XPath syntax
An XPath expression reads as a path through the document tree. // means "search anywhere from here," while a single / steps to a direct child. //div selects every div; //div[@class="card"] filters by attribute; //ul/li[1] takes the first li child of a ul (XPath indexes from 1, not 0). Predicates in square brackets are the heart of XPath: [@id="main"], [contains(@class,"btn")], and [text()="Buy now"] all filter the current matches. Axes let you move in any direction - /parent::, /following-sibling::, /ancestor:: - so you can select an element and then climb to its container, which CSS cannot express. Functions like contains(), starts-with(), and normalize-space() handle messy real-world markup.
How scrapers use XPath
In Python, lxml and Scrapy expose .xpath() on a parsed document, returning matching nodes you can read text or attributes from.
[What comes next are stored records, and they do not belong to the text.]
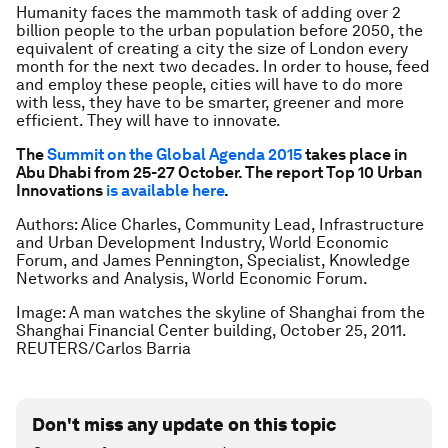
Humanity faces the mammoth task of adding over 2
billion people to the urban population before 2050, the
equivalent of creating a city the size of London every
month for the next two decades. In order to house, feed
and employ these people, cities will have to do more
with less, they have to be smarter, greener and more
efficient. They will have to innovate.
The
Summit on the Global Agenda 2015
takes place in
Abu Dhabi from 25-27 October. The report Top 10 Urban
Innovations
is available here
.
Authors: Alice Charles, Community Lead, Infrastructure
and Urban Development Industry, World Economic
Forum, and James Pennington, Specialist, Knowledge
Networks and Analysis, World Economic Forum.
Image: A man watches the skyline of Shanghai from the
Shanghai Financial Center building, October 25, 2011.
REUTERS/Carlos Barria
Don't miss any update on this topic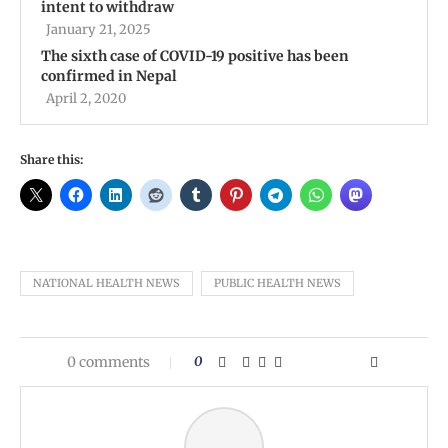
intent to withdraw
January 21, 2025
The sixth case of COVID-19 positive has been
confirmed in Nepal
April 2, 2020
Share this:
NATIONAL HEALTH NEWS
PUBLIC HEALTH NEWS
0 comments
0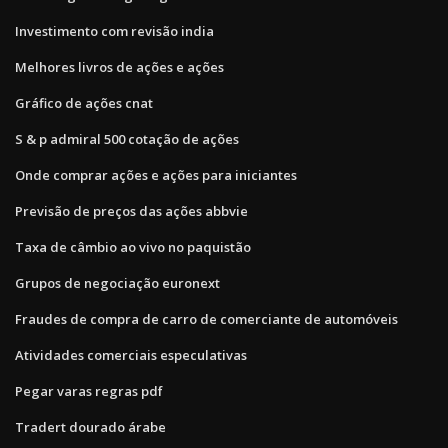
Investimento com revisão india
Melhores livros de ações e ações
Gráfico de ações cnat
S & p admiral 500 cotação de ações
Onde comprar ações e ações para iniciantes
Previsão de preços das ações abbvie
Taxa de câmbio ao vivo no paquistão
Grupos de negociação euronext
Fraudes de compra de carro de comerciante de automóveis
Atividades comerciais especulativas
Pegar varas regras pdf
Tradert dourado árabe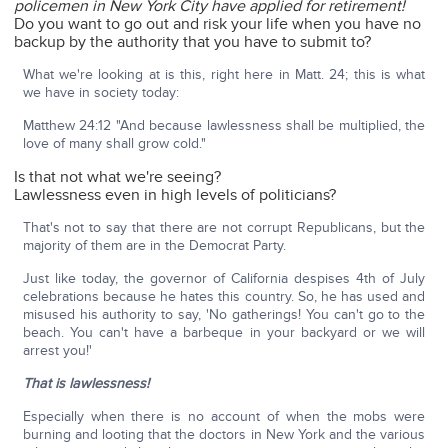
policemen in New York City have applied for retirement!
Do you want to go out and risk your life when you have no
backup by the authority that you have to submit to?
What we're looking at is this, right here in Matt. 24; this is what
we have in society today:
Matthew 24:12 "And because lawlessness shall be multiplied, the
love of many shall grow cold."
Is that not what we're seeing?
Lawlessness even in high levels of politicians?
That's not to say that there are not corrupt Republicans, but the
majority of them are in the Democrat Party.
Just like today, the governor of California despises 4th of July
celebrations because he hates this country. So, he has used and
misused his authority to say, 'No gatherings! You can't go to the
beach. You can't have a barbeque in your backyard or we will
arrest you!'
That is lawlessness!
Especially when there is no account of when the mobs were
burning and looting that the doctors in New York and the various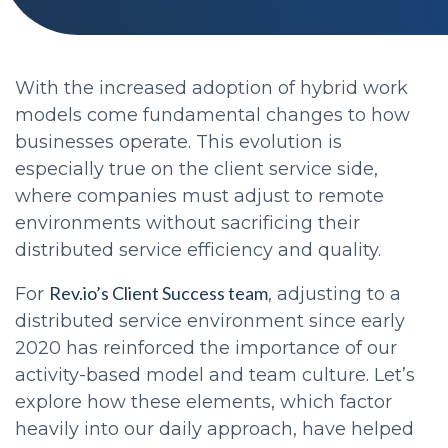
With the increased adoption of hybrid work
models come fundamental changes to how
businesses operate. This evolution is
especially true on the client service side,
where companies must adjust to remote
environments without sacrificing their
distributed service efficiency and quality.
Rev.io’s Client Success team
For
, adjusting to a
distributed service environment since early
2020 has reinforced the importance of our
activity-based model and team culture. Let’s
explore how these elements, which factor
heavily into our daily approach, have helped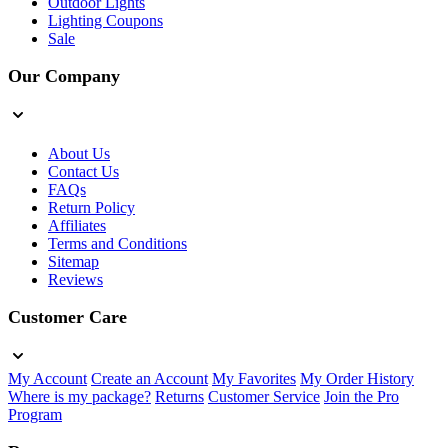
Outdoor Lights
Lighting Coupons
Sale
Our Company
About Us
Contact Us
FAQs
Return Policy
Affiliates
Terms and Conditions
Sitemap
Reviews
Customer Care
My Account
Create an Account
My Favorites
My Order History
Where is my package?
Returns
Customer Service
Join the Pro
Program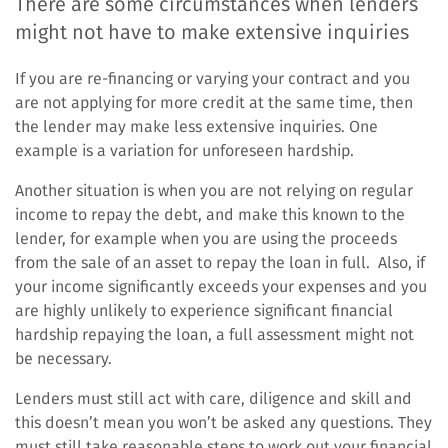
There are some circumstances when lenders
might not have to make extensive inquiries
If you are re-financing or varying your contract and you
are not applying for more credit at the same time, then
the lender may make less extensive inquiries. One
example is a variation for unforeseen hardship.
Another situation is when you are not relying on regular
income to repay the debt, and make this known to the
lender, for example when you are using the proceeds
from the sale of an asset to repay the loan in full. Also, if
your income significantly exceeds your expenses and you
are highly unlikely to experience significant financial
hardship repaying the loan, a full assessment might not
be necessary.
Lenders must still act with care, diligence and skill and
this doesn’t mean you won’t be asked any questions. They
must still take reasonable steps to work out your financial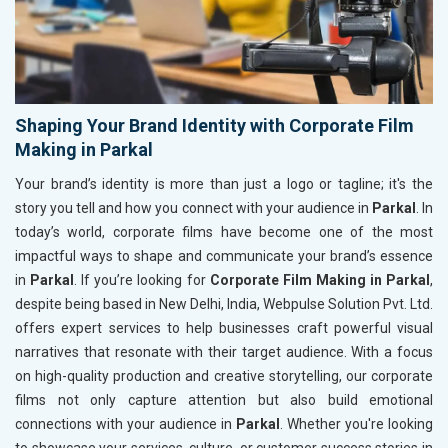
Shaping Your Brand Identity with Corporate Film
Making in Parkal
Your brand’s identity is more than just a logo or tagline; it's the
story you tell and how you connect with your audience in
Parkal
. In
today’s world, corporate films have become one of the most
impactful ways to shape and communicate your brand’s essence
in
Parkal
. If you’re looking for
Corporate Film Making in Parkal
,
despite being based in New Delhi, India, Webpulse Solution Pvt. Ltd.
offers expert services to help businesses craft powerful visual
narratives that resonate with their target audience. With a focus
on high-quality production and creative storytelling, our corporate
films not only capture attention but also build emotional
connections with your audience in
Parkal
. Whether you're looking
to showcase your services, culture, or customer success stories in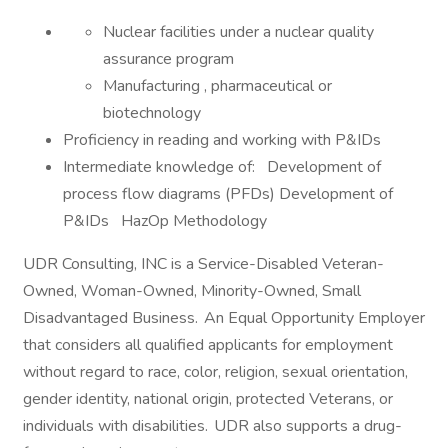
Nuclear facilities under a nuclear quality
assurance program
Manufacturing , pharmaceutical or
biotechnology
Proficiency in reading and working with P&IDs
Intermediate knowledge of: Development of
process flow diagrams (PFDs) Development of
P&IDs HazOp Methodology
UDR Consulting, INC is a Service-Disabled Veteran-
Owned, Woman-Owned, Minority-Owned, Small
Disadvantaged Business. An Equal Opportunity Employer
that considers all qualified applicants for employment
without regard to race, color, religion, sexual orientation,
gender identity, national origin, protected Veterans, or
individuals with disabilities. UDR also supports a drug-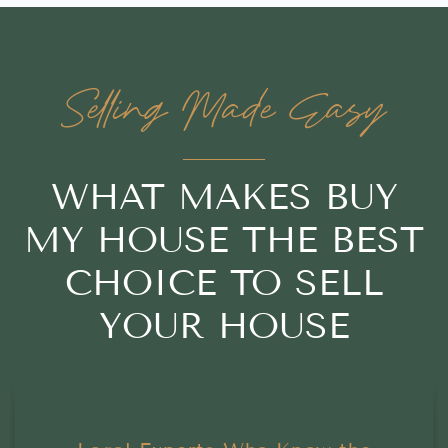
Selling Made Easy
WHAT MAKES BUY
MY HOUSE THE BEST
CHOICE TO SELL
YOUR HOUSE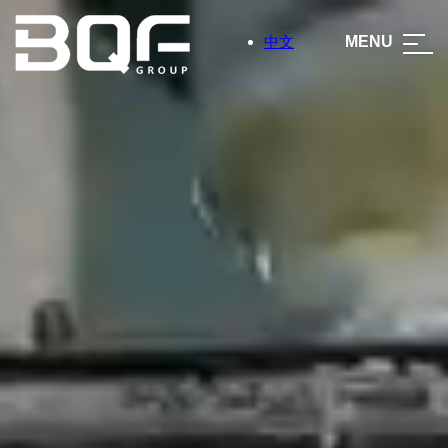
中文
MENU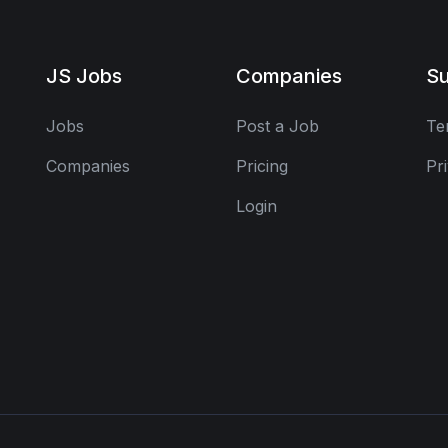
JS Jobs
Companies
Su
Jobs
Post a Job
Te
Companies
Pricing
Pr
Login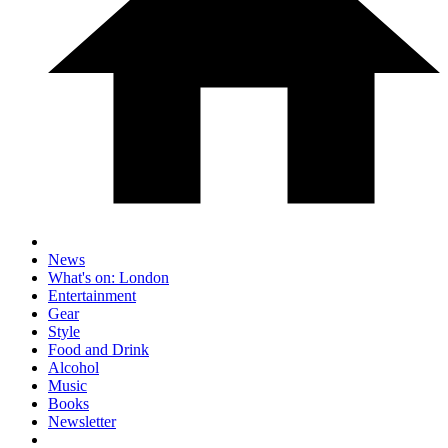
News
What's on: London
Entertainment
Gear
Style
Food and Drink
Alcohol
Music
Books
Newsletter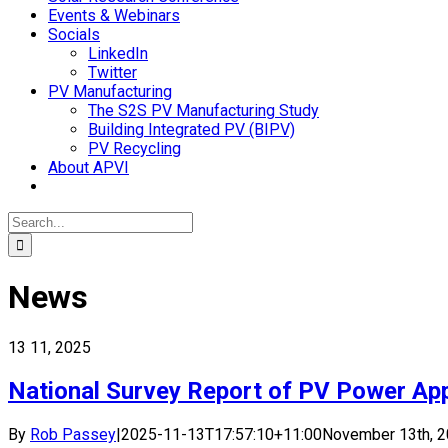
Events & Webinars
Socials
LinkedIn
Twitter
PV Manufacturing
The S2S PV Manufacturing Study
Building Integrated PV (BIPV)
PV Recycling
About APVI
Search
for:
News
13
11, 2025
National Survey Report of PV Power Appl
By
Rob Passey
|
2025-11-13T17:57:10+11:00
November 13th, 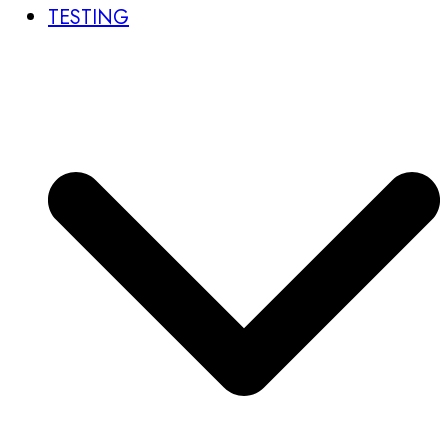
TESTING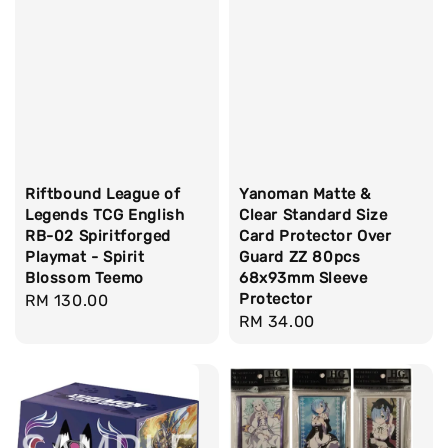
Riftbound League of
Yanoman Matte &
Legends TCG English
Clear Standard Size
RB-02 Spiritforged
Card Protector Over
Playmat - Spirit
Guard ZZ 80pcs
Blossom Teemo
68x93mm Sleeve
Protector
Regular
RM 130.00
Regular
RM 34.00
price
price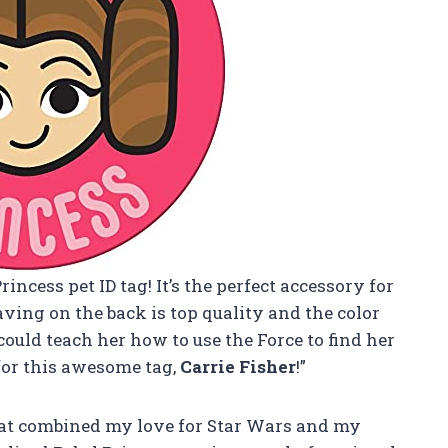
rincess pet ID tag! It’s the perfect accessory for
aving on the back is top quality and the color
 could teach her how to use the Force to find her
for this awesome tag,
Carrie Fisher
!”
g that combined my love for Star Wars and my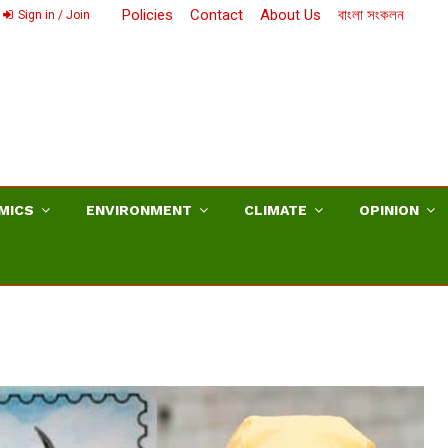
Policies
Contact
About Us
বাংলা সংকলন
Sign in / Join
MICS
ENVIRONMENT
CLIMATE
OPINION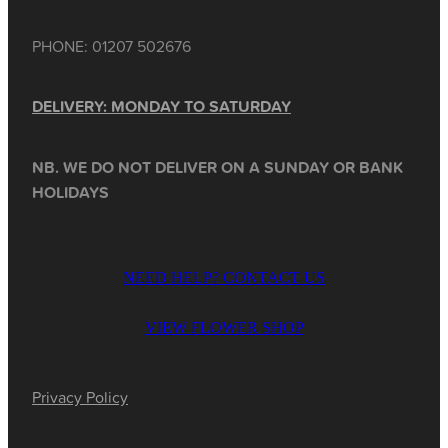
PHONE: 01207 502676
DELIVERY: MONDAY TO SATURDAY
NB. WE DO NOT DELIVER ON A SUNDAY OR BANK
HOLIDAYS
NEED HELP? CONTACT US
VIEW FLOWER SHOP
Privacy Policy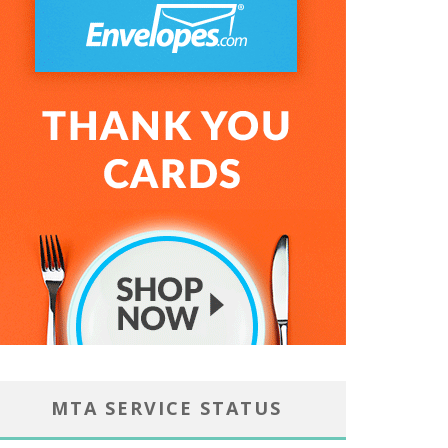
MTA SERVICE STATUS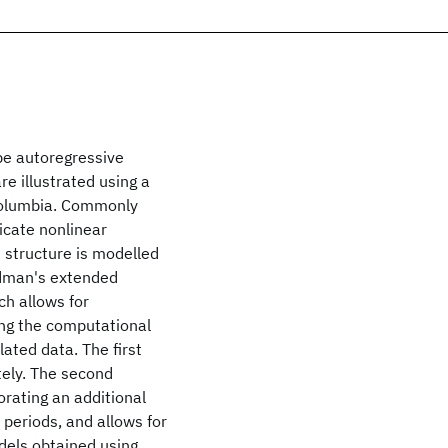
pe autoregressive
re illustrated using a
 Columbia. Commonly
dicate nonlinear
n structure is modelled
edman's extended
ch allows for
ing the computational
lated data. The first
tely. The second
rating an additional
t periods, and allows for
dels obtained using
Selenium and Playwright accept XPath to locate elements for clicking or reading. The classic use case is data that has no clean class to grab - a price that sits in an unlabeled span next to a label, where the only reliable anchor is "the span that follows the element containing the text 'Price'." XPath expresses that directly: //*[text()="Price"]/following-sibling::span. That ability to select relative to text and to walk the tree in any direction is why XPath survives on pages where CSS selectors run out of road.
XPath vs CSS selectors
XPath and CSS selectors target the same elements but trade off differently. CSS is shorter, more readable, and faster to write for the common cases (by class, id, attribute), which is why it is the default. XPath wins when you need to select by visible text, navigate upward to a parent or ancestor, or apply a function - capabilities CSS simply lacks. The cost is verbosity and a steeper learning curve. A pragmatic workflow uses CSS for the 80% of selections that are straightforward and switches to XPath for the awkward 20% where text-matching or tree-walking is the only stable hook. As with CSS, brittle absolute paths (/html/body/div[3]/div[2]) break on any layout change - anchor on attributes or text instead. A managed parsing step can also return structured fields directly, sparing you hand-written selectors for common page types.